古文書公開日記5−第2次長州征討(四境戦争)の図−

第二次長州征討の配陣図2

 筑摩郡上生坂村(現在の東筑摩郡生坂村)文書を整理し終わりました。点数は33点ですが、いずれも18世紀前半のものばかりで、当館では比較的古い時代の文書群に位置付きます。文書自体は金子の受取覚や訴訟関係のものなどで構成されています。上生坂村は江戸時代は麻績組に属しており、安曇郡とも接する中山間地でした。生坂煙草と呼ばれる葉煙草や麻の産地でした。今回の整理で興味深かったのはこの地域の絵図面が袋に束ねて収められていたことです。

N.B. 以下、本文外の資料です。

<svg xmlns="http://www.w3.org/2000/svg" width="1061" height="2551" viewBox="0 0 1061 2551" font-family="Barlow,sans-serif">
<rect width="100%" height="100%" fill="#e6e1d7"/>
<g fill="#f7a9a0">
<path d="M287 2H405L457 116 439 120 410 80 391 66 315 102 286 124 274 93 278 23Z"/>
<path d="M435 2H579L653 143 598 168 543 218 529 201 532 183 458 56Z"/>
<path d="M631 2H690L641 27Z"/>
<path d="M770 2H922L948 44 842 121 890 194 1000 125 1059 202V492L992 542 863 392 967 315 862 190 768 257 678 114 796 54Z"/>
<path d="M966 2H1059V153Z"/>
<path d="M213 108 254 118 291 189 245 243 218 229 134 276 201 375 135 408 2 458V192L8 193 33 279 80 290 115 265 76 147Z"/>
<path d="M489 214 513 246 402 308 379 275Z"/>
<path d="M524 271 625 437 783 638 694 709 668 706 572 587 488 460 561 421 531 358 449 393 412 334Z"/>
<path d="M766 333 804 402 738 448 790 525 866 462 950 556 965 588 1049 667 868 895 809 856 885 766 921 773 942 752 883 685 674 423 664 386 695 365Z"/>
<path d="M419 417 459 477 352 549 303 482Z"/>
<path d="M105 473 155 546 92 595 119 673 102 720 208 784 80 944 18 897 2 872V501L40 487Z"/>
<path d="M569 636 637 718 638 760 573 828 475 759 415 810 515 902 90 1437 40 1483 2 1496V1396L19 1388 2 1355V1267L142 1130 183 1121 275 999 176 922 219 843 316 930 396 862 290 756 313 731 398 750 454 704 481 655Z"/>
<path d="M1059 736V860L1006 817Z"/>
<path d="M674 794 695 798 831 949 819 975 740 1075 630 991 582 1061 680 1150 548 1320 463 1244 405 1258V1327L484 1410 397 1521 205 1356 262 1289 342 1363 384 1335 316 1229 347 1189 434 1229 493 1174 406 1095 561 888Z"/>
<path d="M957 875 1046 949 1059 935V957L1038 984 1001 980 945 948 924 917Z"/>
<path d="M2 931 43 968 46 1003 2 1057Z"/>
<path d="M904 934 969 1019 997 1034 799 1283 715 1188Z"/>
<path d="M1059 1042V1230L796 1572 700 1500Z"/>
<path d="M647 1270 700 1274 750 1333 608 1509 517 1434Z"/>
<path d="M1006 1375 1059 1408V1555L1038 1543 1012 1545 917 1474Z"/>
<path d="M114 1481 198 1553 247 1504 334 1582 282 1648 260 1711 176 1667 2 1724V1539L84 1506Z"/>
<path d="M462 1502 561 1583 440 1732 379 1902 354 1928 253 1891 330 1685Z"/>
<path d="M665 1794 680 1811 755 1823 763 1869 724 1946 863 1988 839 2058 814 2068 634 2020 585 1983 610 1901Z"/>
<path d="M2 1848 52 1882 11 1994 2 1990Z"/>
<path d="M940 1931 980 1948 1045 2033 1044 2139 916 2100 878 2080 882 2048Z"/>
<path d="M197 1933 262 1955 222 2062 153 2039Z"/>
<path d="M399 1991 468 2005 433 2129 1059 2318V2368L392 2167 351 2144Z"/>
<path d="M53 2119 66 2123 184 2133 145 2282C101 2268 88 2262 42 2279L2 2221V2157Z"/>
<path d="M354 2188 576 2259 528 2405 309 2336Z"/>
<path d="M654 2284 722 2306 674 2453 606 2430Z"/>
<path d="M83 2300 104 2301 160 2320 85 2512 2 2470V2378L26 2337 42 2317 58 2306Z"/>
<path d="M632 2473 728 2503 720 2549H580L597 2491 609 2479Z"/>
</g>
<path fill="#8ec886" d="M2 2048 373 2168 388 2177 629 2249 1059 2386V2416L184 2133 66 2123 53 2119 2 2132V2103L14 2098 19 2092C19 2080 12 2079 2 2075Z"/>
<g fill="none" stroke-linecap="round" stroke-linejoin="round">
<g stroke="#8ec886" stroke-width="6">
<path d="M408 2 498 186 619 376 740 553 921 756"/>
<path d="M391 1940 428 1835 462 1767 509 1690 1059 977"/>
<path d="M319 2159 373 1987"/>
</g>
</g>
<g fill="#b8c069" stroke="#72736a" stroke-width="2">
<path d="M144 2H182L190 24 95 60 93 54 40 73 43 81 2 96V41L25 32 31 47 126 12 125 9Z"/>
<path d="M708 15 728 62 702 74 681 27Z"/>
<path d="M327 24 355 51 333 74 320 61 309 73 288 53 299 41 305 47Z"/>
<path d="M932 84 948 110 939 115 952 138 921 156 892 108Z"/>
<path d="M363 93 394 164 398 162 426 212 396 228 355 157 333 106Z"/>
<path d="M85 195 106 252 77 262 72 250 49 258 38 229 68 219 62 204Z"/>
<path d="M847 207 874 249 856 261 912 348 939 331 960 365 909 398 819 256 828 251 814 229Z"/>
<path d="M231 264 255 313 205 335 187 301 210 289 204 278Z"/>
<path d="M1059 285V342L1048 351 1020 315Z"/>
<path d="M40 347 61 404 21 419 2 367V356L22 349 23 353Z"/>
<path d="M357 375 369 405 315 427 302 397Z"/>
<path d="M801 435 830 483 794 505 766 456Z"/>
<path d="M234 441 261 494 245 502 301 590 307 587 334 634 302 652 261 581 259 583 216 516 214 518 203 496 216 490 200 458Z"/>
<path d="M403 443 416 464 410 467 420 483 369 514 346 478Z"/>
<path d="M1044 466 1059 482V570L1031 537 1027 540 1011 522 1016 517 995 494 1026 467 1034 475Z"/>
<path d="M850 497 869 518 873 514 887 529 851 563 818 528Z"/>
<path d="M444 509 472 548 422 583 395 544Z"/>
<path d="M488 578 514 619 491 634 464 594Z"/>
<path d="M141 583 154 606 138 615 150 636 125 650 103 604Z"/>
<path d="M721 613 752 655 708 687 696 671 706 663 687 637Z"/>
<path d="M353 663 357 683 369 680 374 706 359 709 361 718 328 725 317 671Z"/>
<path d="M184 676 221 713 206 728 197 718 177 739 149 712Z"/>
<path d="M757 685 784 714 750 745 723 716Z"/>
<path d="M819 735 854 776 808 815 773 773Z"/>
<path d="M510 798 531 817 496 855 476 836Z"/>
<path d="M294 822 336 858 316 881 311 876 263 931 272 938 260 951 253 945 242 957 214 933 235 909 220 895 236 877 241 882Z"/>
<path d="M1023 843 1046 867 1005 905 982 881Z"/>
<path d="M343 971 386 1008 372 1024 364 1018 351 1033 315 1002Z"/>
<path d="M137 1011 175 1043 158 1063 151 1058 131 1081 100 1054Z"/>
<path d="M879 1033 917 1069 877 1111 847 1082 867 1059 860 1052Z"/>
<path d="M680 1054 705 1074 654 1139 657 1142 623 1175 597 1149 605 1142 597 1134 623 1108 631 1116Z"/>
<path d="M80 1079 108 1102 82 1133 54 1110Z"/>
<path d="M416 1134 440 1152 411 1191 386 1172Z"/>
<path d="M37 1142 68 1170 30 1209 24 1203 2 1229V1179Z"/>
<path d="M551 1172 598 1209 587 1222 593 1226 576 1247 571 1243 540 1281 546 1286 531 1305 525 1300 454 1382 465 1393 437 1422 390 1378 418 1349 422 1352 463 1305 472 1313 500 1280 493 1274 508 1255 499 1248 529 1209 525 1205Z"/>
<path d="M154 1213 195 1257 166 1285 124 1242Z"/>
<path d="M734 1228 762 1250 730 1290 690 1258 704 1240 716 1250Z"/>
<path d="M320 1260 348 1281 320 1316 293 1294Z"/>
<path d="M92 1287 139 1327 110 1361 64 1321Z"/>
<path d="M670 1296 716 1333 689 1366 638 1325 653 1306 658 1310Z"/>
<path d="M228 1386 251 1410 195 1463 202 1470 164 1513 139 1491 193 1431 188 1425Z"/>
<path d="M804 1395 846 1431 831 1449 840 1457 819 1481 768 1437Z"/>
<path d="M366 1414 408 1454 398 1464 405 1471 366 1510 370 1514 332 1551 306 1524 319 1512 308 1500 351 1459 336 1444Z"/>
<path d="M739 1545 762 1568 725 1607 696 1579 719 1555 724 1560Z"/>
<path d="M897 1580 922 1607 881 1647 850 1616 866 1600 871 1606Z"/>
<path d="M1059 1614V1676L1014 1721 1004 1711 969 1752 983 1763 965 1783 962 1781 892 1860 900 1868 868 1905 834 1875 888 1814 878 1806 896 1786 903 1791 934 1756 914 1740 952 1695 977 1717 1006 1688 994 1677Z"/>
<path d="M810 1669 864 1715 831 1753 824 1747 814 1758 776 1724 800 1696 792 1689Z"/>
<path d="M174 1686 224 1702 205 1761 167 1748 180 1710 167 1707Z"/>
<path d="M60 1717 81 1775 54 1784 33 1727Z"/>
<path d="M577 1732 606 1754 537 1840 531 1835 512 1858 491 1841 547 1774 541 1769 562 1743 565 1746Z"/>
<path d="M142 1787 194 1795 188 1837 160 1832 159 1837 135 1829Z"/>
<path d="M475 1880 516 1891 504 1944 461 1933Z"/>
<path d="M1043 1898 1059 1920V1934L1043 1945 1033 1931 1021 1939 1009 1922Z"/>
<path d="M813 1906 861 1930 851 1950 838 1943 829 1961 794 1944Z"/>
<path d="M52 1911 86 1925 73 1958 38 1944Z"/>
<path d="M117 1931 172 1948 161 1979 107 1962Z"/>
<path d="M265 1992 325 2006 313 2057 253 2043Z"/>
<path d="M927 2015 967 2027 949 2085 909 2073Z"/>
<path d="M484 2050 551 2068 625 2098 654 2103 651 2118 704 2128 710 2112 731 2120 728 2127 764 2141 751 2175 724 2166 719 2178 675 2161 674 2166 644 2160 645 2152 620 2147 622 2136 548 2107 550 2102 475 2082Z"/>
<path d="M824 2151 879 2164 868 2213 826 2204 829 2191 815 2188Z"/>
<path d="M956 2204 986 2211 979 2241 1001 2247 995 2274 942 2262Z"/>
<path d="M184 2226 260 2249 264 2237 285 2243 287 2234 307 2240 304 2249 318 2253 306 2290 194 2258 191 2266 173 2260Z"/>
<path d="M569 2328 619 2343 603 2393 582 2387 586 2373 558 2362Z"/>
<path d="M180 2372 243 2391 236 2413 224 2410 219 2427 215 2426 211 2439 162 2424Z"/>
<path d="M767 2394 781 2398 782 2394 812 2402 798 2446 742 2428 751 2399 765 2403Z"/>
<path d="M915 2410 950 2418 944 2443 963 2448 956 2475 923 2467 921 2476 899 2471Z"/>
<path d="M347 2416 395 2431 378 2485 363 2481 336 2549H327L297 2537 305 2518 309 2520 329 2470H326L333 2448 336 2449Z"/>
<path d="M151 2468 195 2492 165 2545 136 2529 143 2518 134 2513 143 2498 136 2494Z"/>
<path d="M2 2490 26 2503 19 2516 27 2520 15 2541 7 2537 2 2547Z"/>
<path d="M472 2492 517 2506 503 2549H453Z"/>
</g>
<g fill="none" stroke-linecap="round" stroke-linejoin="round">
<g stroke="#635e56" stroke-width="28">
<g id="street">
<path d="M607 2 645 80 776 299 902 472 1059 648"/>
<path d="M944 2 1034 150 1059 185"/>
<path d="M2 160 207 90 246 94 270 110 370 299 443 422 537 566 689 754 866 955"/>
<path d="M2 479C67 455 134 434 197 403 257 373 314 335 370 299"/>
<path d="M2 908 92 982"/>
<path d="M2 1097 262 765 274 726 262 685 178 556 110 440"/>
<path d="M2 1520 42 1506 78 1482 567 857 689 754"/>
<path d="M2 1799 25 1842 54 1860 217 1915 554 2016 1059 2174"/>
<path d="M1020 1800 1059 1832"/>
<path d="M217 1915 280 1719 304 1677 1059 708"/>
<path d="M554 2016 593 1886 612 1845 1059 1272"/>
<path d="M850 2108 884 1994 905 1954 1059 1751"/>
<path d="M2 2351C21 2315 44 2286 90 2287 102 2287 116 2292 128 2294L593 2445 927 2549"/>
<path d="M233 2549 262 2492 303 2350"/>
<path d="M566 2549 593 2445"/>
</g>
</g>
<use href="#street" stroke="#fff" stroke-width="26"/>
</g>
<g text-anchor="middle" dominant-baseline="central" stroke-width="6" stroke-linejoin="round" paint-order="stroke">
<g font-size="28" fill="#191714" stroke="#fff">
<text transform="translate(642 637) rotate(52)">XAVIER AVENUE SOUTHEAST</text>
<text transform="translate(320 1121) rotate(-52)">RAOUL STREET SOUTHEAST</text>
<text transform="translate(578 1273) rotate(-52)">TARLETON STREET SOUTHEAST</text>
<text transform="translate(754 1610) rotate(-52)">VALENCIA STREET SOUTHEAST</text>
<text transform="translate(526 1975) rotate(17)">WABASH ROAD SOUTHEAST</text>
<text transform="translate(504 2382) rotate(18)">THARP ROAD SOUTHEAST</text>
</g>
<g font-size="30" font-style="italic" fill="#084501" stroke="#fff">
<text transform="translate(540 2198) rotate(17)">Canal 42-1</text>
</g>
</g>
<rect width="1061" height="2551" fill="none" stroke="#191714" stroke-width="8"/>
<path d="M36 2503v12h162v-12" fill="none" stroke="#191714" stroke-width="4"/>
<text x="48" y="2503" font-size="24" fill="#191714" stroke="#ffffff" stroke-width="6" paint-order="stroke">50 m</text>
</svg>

近村の市野川村(現在の麻績村)や麻績町村(同村)の絵図は彩色豊かに描かれています。このなかで唯一異色だったものは、1866年の第二次長州征討(長州藩では四境戦争と呼びます)の配陣図が混入していたことです。文書の持ち主によって描かれたものか収集したものかは不明ですが、絵図面の袋に他の村絵図とともにまとめて入っていたものなので何らかの経緯でこの家にもたらされたのでしょうか。寅六月十四・十五日の打合と記され、小瀬川を挟んで毛利隊と幕府軍が対陣している様子から大竹村(広島県大竹市)の「藝州口の戦い」の様子を描いているようです。長州軍が鉄砲を放ち雷鳴をとどろかしていることなどが見て取れます。彦根藩主井伊直憲、高田藩主榊原政敬などの名前も見えます。小瀬川を渡ろうとする井伊軍は、川岸から集中攻撃を受け、さらに瀬田八幡宮山から大砲が浴びせられ、小瀬川が血の海になったと伝えられています。幕府方の人名記述が詳細なことから、おそらく幕府方に参加したものによって記されたものでしょう。長州征討が失敗に終わったことから幕府の威信は急速に失墜し翌年の幕府滅亡へとつながりました。幕末の動乱を示す資料といえるのではないでしょうか。